Source texts of formatted documents:
● ● ● ● ● ● ●

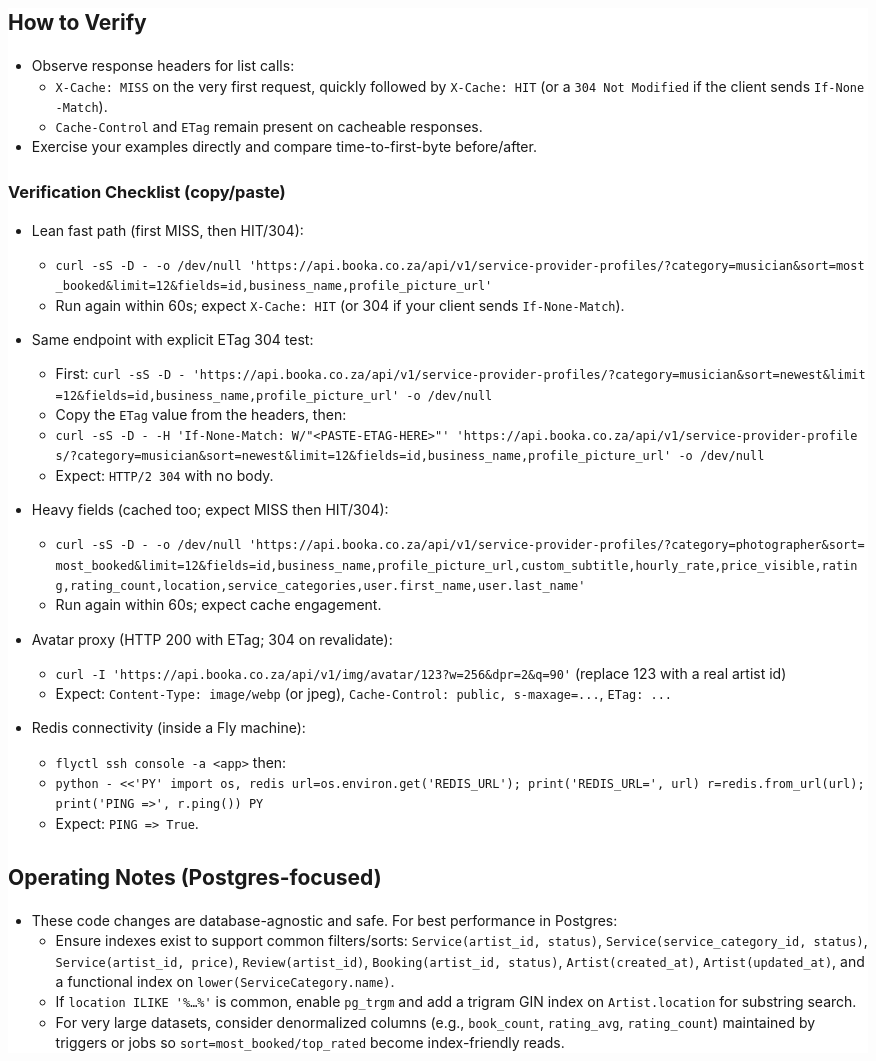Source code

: ## How to Verify

- Observe response headers for list calls:
  - `X-Cache: MISS` on the very first request, quickly followed by `X-Cache: HIT` (or a `304 Not Modified` if the client sends `If-None-Match`).
  - `Cache-Control` and `ETag` remain present on cacheable responses.
- Exercise your examples directly and compare time-to-first-byte before/after.

### Verification Checklist (copy/paste)

- Lean fast path (first MISS, then HIT/304):
  - `curl -sS -D - -o /dev/null 'https://api.booka.co.za/api/v1/service-provider-profiles/?category=musician&sort=most_booked&limit=12&fields=id,business_name,profile_picture_url'`
  - Run again within 60s; expect `X-Cache: HIT` (or 304 if your client sends `If-None-Match`).

- Same endpoint with explicit ETag 304 test:
  - First: `curl -sS -D - 'https://api.booka.co.za/api/v1/service-provider-profiles/?category=musician&sort=newest&limit=12&fields=id,business_name,profile_picture_url' -o /dev/null`
  - Copy the `ETag` value from the headers, then:
  - `curl -sS -D - -H 'If-None-Match: W/"<PASTE-ETAG-HERE>"' 'https://api.booka.co.za/api/v1/service-provider-profiles/?category=musician&sort=newest&limit=12&fields=id,business_name,profile_picture_url' -o /dev/null`
  - Expect: `HTTP/2 304` with no body.

- Heavy fields (cached too; expect MISS then HIT/304):
  - `curl -sS -D - -o /dev/null 'https://api.booka.co.za/api/v1/service-provider-profiles/?category=photographer&sort=most_booked&limit=12&fields=id,business_name,profile_picture_url,custom_subtitle,hourly_rate,price_visible,rating,rating_count,location,service_categories,user.first_name,user.last_name'`
  - Run again within 60s; expect cache engagement.

- Avatar proxy (HTTP 200 with ETag; 304 on revalidate):
  - `curl -I 'https://api.booka.co.za/api/v1/img/avatar/123?w=256&dpr=2&q=90'` (replace 123 with a real artist id)
  - Expect: `Content-Type: image/webp` (or jpeg), `Cache-Control: public, s-maxage=...`, `ETag: ...`

- Redis connectivity (inside a Fly machine):
  - `flyctl ssh console -a <app>` then:
  - `python - <<'PY'
import os, redis
url=os.environ.get('REDIS_URL'); print('REDIS_URL=', url)
r=redis.from_url(url); print('PING =>', r.ping())
PY`
  - Expect: `PING => True`.

## Operating Notes (Postgres-focused)

- These code changes are database-agnostic and safe. For best performance in Postgres:
  - Ensure indexes exist to support common filters/sorts: `Service(artist_id, status)`, `Service(service_category_id, status)`, `Service(artist_id, price)`, `Review(artist_id)`, `Booking(artist_id, status)`, `Artist(created_at)`, `Artist(updated_at)`, and a functional index on `lower(ServiceCategory.name)`.
  - If `location ILIKE '%…%'` is common, enable `pg_trgm` and add a trigram GIN index on `Artist.location` for substring search.
  - For very large datasets, consider denormalized columns (e.g., `book_count`, `rating_avg`, `rating_count`) maintained by triggers or jobs so `sort=most_booked/top_rated` become index-friendly reads.
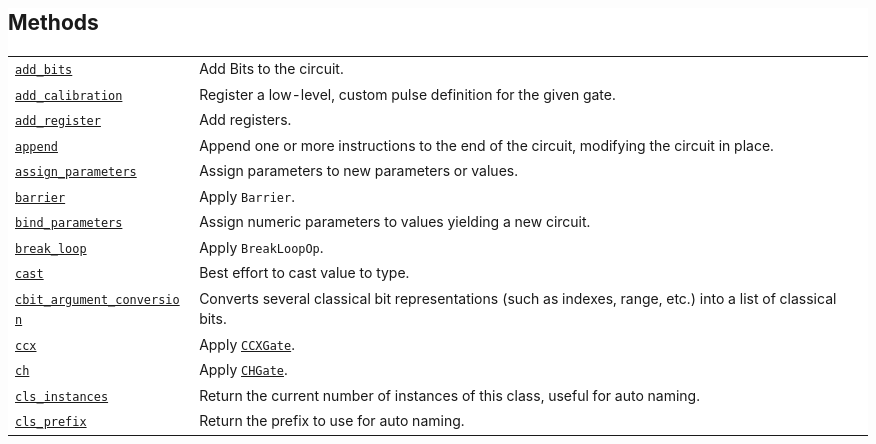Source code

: ## Methods

|                                                                                                                                                                                                                                  |                                                                                                                                     |
| -------------------------------------------------------------------------------------------------------------------------------------------------------------------------------------------------------------------------------- | ----------------------------------------------------------------------------------------------------------------------------------- |
| [`add_bits`](qiskit.circuit.QuantumCircuit.add_bits#qiskit.circuit.QuantumCircuit.add_bits "qiskit.circuit.QuantumCircuit.add_bits")                                                                                             | Add Bits to the circuit.                                                                                                            |
| [`add_calibration`](qiskit.circuit.QuantumCircuit.add_calibration#qiskit.circuit.QuantumCircuit.add_calibration "qiskit.circuit.QuantumCircuit.add_calibration")                                                                 | Register a low-level, custom pulse definition for the given gate.                                                                   |
| [`add_register`](qiskit.circuit.QuantumCircuit.add_register#qiskit.circuit.QuantumCircuit.add_register "qiskit.circuit.QuantumCircuit.add_register")                                                                             | Add registers.                                                                                                                      |
| [`append`](qiskit.circuit.QuantumCircuit.append#qiskit.circuit.QuantumCircuit.append "qiskit.circuit.QuantumCircuit.append")                                                                                                     | Append one or more instructions to the end of the circuit, modifying the circuit in place.                                          |
| [`assign_parameters`](qiskit.circuit.QuantumCircuit.assign_parameters#qiskit.circuit.QuantumCircuit.assign_parameters "qiskit.circuit.QuantumCircuit.assign_parameters")                                                         | Assign parameters to new parameters or values.                                                                                      |
| [`barrier`](qiskit.circuit.QuantumCircuit.barrier#qiskit.circuit.QuantumCircuit.barrier "qiskit.circuit.QuantumCircuit.barrier")                                                                                                 | Apply `Barrier`.                                                                                                                    |
| [`bind_parameters`](qiskit.circuit.QuantumCircuit.bind_parameters#qiskit.circuit.QuantumCircuit.bind_parameters "qiskit.circuit.QuantumCircuit.bind_parameters")                                                                 | Assign numeric parameters to values yielding a new circuit.                                                                         |
| [`break_loop`](qiskit.circuit.QuantumCircuit.break_loop#qiskit.circuit.QuantumCircuit.break_loop "qiskit.circuit.QuantumCircuit.break_loop")                                                                                     | Apply `BreakLoopOp`.                                                                                                                |
| [`cast`](qiskit.circuit.QuantumCircuit.cast#qiskit.circuit.QuantumCircuit.cast "qiskit.circuit.QuantumCircuit.cast")                                                                                                             | Best effort to cast value to type.                                                                                                  |
| [`cbit_argument_conversion`](qiskit.circuit.QuantumCircuit.cbit_argument_conversion#qiskit.circuit.QuantumCircuit.cbit_argument_conversion "qiskit.circuit.QuantumCircuit.cbit_argument_conversion")                             | Converts several classical bit representations (such as indexes, range, etc.) into a list of classical bits.                        |
| [`ccx`](qiskit.circuit.QuantumCircuit.ccx#qiskit.circuit.QuantumCircuit.ccx "qiskit.circuit.QuantumCircuit.ccx")                                                                                                                 | Apply [`CCXGate`](qiskit.circuit.library.CCXGate#qiskit.circuit.library.CCXGate "qiskit.circuit.library.CCXGate").                  |
| [`ch`](qiskit.circuit.QuantumCircuit.ch#qiskit.circuit.QuantumCircuit.ch "qiskit.circuit.QuantumCircuit.ch")                                                                                                                     | Apply [`CHGate`](qiskit.circuit.library.CHGate#qiskit.circuit.library.CHGate "qiskit.circuit.library.CHGate").                      |
| [`cls_instances`](qiskit.circuit.QuantumCircuit.cls_instances#qiskit.circuit.QuantumCircuit.cls_instances "qiskit.circuit.QuantumCircuit.cls_instances")                                                                         | Return the current number of instances of this class, useful for auto naming.                                                       |
| [`cls_prefix`](qiskit.circuit.QuantumCircuit.cls_prefix#qiskit.circuit.QuantumCircuit.cls_prefix "qiskit.circuit.QuantumCircuit.cls_prefix")                                                                                     | Return the prefix to use for auto naming.                                                                                           |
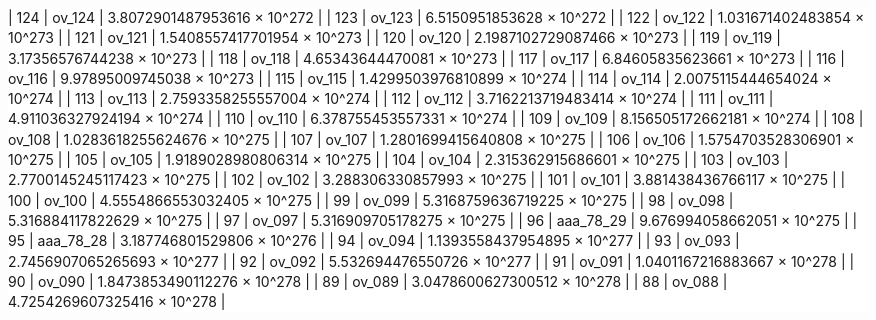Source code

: | 124 | ov_124 | 3.8072901487953616 × 10^272 |
| 123 | ov_123 | 6.5150951853628 × 10^272 |
| 122 | ov_122 | 1.031671402483854 × 10^273 |
| 121 | ov_121 | 1.5408557417701954 × 10^273 |
| 120 | ov_120 | 2.1987102729087466 × 10^273 |
| 119 | ov_119 | 3.17356576744238 × 10^273 |
| 118 | ov_118 | 4.65343644470081 × 10^273 |
| 117 | ov_117 | 6.84605835623661 × 10^273 |
| 116 | ov_116 | 9.97895009745038 × 10^273 |
| 115 | ov_115 | 1.4299503976810899 × 10^274 |
| 114 | ov_114 | 2.0075115444654024 × 10^274 |
| 113 | ov_113 | 2.7593358255557004 × 10^274 |
| 112 | ov_112 | 3.7162213719483414 × 10^274 |
| 111 | ov_111 | 4.911036327924194 × 10^274 |
| 110 | ov_110 | 6.378755453557331 × 10^274 |
| 109 | ov_109 | 8.156505172662181 × 10^274 |
| 108 | ov_108 | 1.0283618255624676 × 10^275 |
| 107 | ov_107 | 1.2801699415640808 × 10^275 |
| 106 | ov_106 | 1.5754703528306901 × 10^275 |
| 105 | ov_105 | 1.9189028980806314 × 10^275 |
| 104 | ov_104 | 2.315362915686601 × 10^275 |
| 103 | ov_103 | 2.7700145245117423 × 10^275 |
| 102 | ov_102 | 3.288306330857993 × 10^275 |
| 101 | ov_101 | 3.881438436766117 × 10^275 |
| 100 | ov_100 | 4.5554866553032405 × 10^275 |
| 99 | ov_099 | 5.3168759636719225 × 10^275 |
| 98 | ov_098 | 5.316884117822629 × 10^275 |
| 97 | ov_097 | 5.316909705178275 × 10^275 |
| 96 | aaa_78_29 | 9.676994058662051 × 10^275 |
| 95 | aaa_78_28 | 3.187746801529806 × 10^276 |
| 94 | ov_094 | 1.1393558437954895 × 10^277 |
| 93 | ov_093 | 2.7456907065265693 × 10^277 |
| 92 | ov_092 | 5.532694476550726 × 10^277 |
| 91 | ov_091 | 1.0401167216883667 × 10^278 |
| 90 | ov_090 | 1.8473853490112276 × 10^278 |
| 89 | ov_089 | 3.0478600627300512 × 10^278 |
| 88 | ov_088 | 4.7254269607325416 × 10^278 |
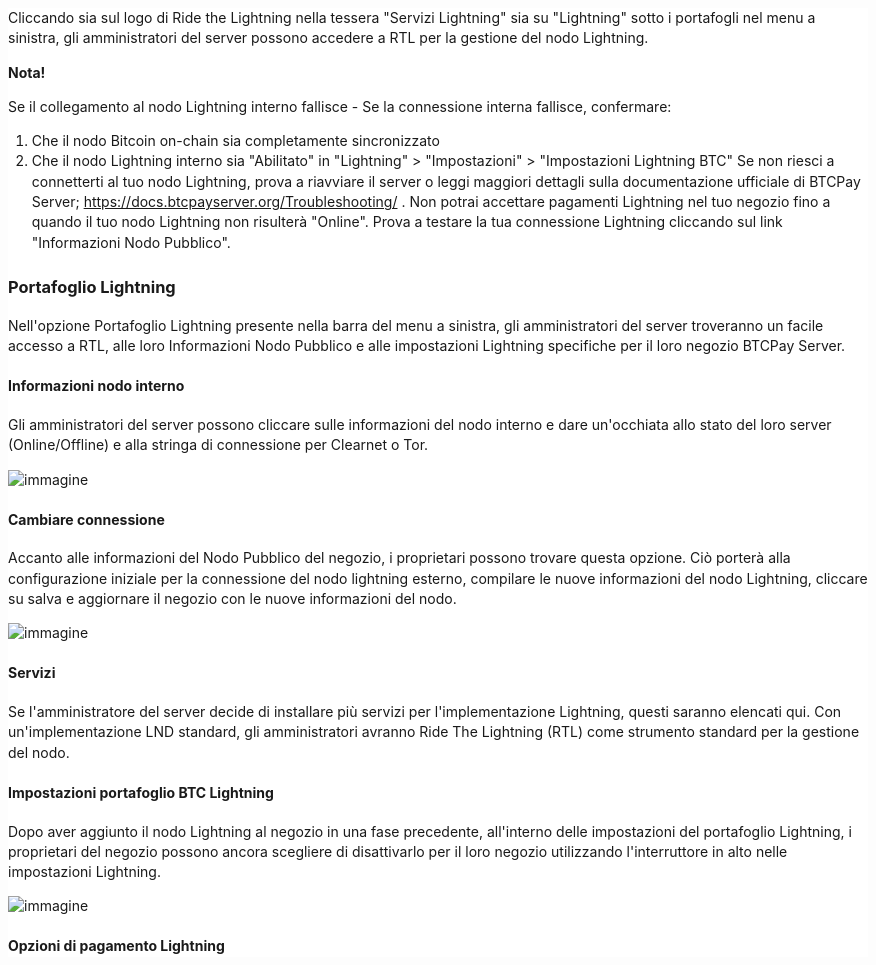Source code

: Cliccando sia sul logo di Ride the Lightning nella tessera "Servizi Lightning" sia su "Lightning" sotto i portafogli nel menu a sinistra, gli amministratori del server possono accedere a RTL per la gestione del nodo Lightning.

**Nota!**

Se il collegamento al nodo Lightning interno fallisce - Se la connessione interna fallisce, confermare:

1. Che il nodo Bitcoin on-chain sia completamente sincronizzato
2. Che il nodo Lightning interno sia "Abilitato" in "Lightning" > "Impostazioni" > "Impostazioni Lightning BTC"
   Se non riesci a connetterti al tuo nodo Lightning, prova a riavviare il server o leggi maggiori dettagli sulla documentazione ufficiale di BTCPay Server; https://docs.btcpayserver.org/Troubleshooting/ . Non potrai accettare pagamenti Lightning nel tuo negozio fino a quando il tuo nodo Lightning non risulterà "Online". Prova a testare la tua connessione Lightning cliccando sul link "Informazioni Nodo Pubblico".

### Portafoglio Lightning

Nell'opzione Portafoglio Lightning presente nella barra del menu a sinistra, gli amministratori del server troveranno un facile accesso a RTL, alle loro Informazioni Nodo Pubblico e alle impostazioni Lightning specifiche per il loro negozio BTCPay Server.

#### Informazioni nodo interno

Gli amministratori del server possono cliccare sulle informazioni del nodo interno e dare un'occhiata allo stato del loro server (Online/Offline) e alla stringa di connessione per Clearnet o Tor.

![immagine](assets/en/32.webp)

#### Cambiare connessione

 Accanto alle informazioni del Nodo Pubblico del negozio, i proprietari possono trovare questa opzione. Ciò porterà alla configurazione iniziale per la connessione del nodo lightning esterno, compilare le nuove informazioni del nodo Lightning, cliccare su salva e aggiornare il negozio con le nuove informazioni del nodo.

![immagine](assets/en/33.webp)

#### Servizi

Se l'amministratore del server decide di installare più servizi per l'implementazione Lightning, questi saranno elencati qui. Con un'implementazione LND standard, gli amministratori avranno Ride The Lightning (RTL) come strumento standard per la gestione del nodo.

#### Impostazioni portafoglio BTC Lightning

Dopo aver aggiunto il nodo Lightning al negozio in una fase precedente, all'interno delle impostazioni del portafoglio Lightning, i proprietari del negozio possono ancora scegliere di disattivarlo per il loro negozio utilizzando l'interruttore in alto nelle impostazioni Lightning.

![immagine](assets/en/34.webp)

#### Opzioni di pagamento Lightning
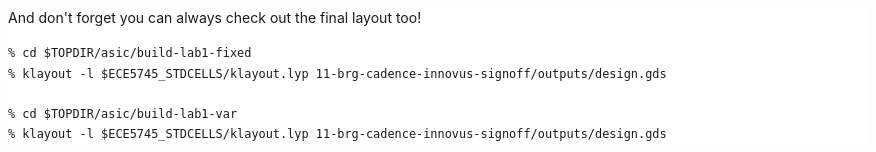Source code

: And don't forget you can always check out the final layout too!

    % cd $TOPDIR/asic/build-lab1-fixed
    % klayout -l $ECE5745_STDCELLS/klayout.lyp 11-brg-cadence-innovus-signoff/outputs/design.gds

    % cd $TOPDIR/asic/build-lab1-var
    % klayout -l $ECE5745_STDCELLS/klayout.lyp 11-brg-cadence-innovus-signoff/outputs/design.gds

● ● ● ● ● ● ●

Exercise goal: Render the lines from the line with "### Verification Checklist (copy/paste)" to the line with "with no body." as a Markdown table with the columns No. and Text, one line per row and blank lines left out.

Task result:
| No. | Text |
|---|---|
| 1 | ### Verification Checklist (copy/paste) |
| 2 | - Lean fast path (first MISS, then HIT/304): |
| 3 |   - `curl -sS -D - -o /dev/null 'https://api.booka.co.za/api/v1/service-provider-profiles/?category=musician&sort=most_booked&limit=12&fields=id,business_name,profile_picture_url'` |
| 4 |   - Run again within 60s; expect `X-Cache: HIT` (or 304 if your client sends `If-None-Match`). |
| 5 | - Same endpoint with explicit ETag 304 test: |
| 6 |   - First: `curl -sS -D - 'https://api.booka.co.za/api/v1/service-provider-profiles/?category=musician&sort=newest&limit=12&fields=id,business_name,profile_picture_url' -o /dev/null` |
| 7 |   - Copy the `ETag` value from the headers, then: |
| 8 |   - `curl -sS -D - -H 'If-None-Match: W/"<PASTE-ETAG-HERE>"' 'https://api.booka.co.za/api/v1/service-provider-profiles/?category=musician&sort=newest&limit=12&fields=id,business_name,profile_picture_url' -o /dev/null` |
| 9 |   - Expect: `HTTP/2 304` with no body. |